--- Provided data ---

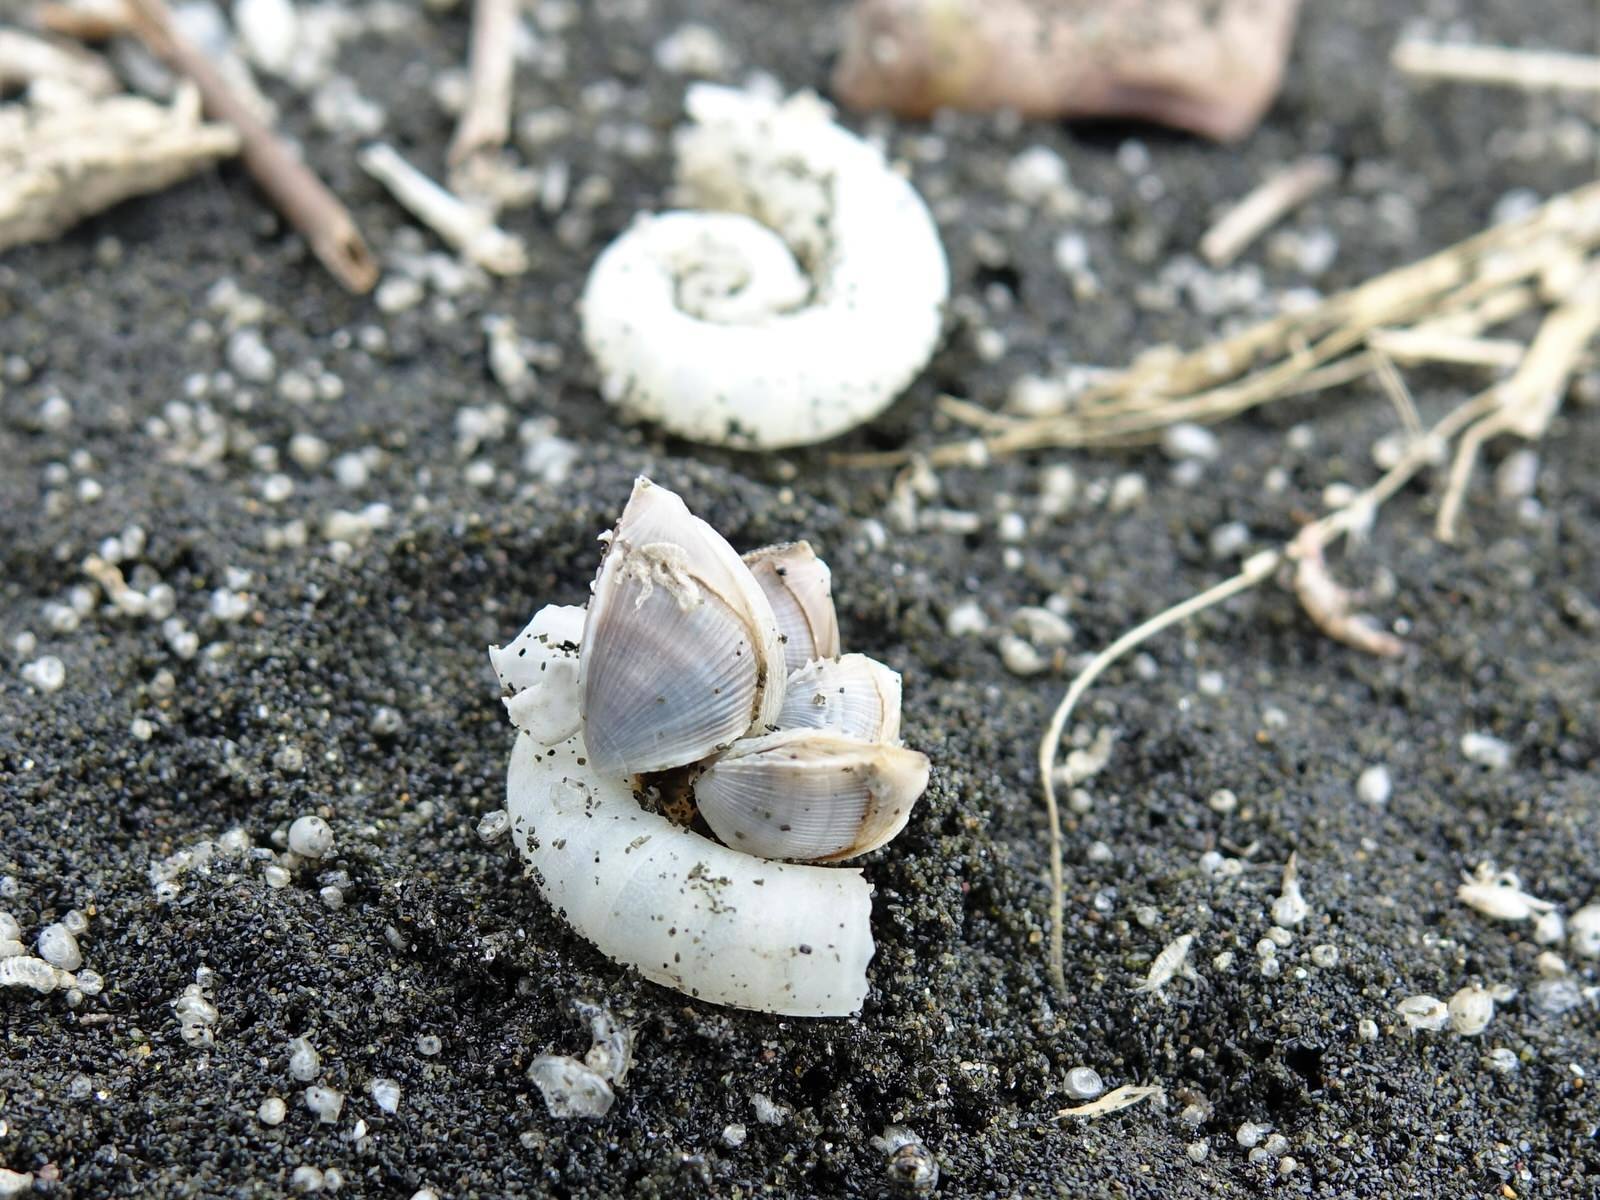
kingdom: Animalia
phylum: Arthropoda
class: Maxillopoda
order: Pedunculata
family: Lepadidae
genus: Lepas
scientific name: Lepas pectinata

---

• Your goal:
Rewrite the listing with "scientific name" changed to "species" and nothing else altered. Leave the picture out.

• Response to this task:
kingdom: Animalia
phylum: Arthropoda
class: Maxillopoda
order: Pedunculata
family: Lepadidae
genus: Lepas
species: Lepas pectinata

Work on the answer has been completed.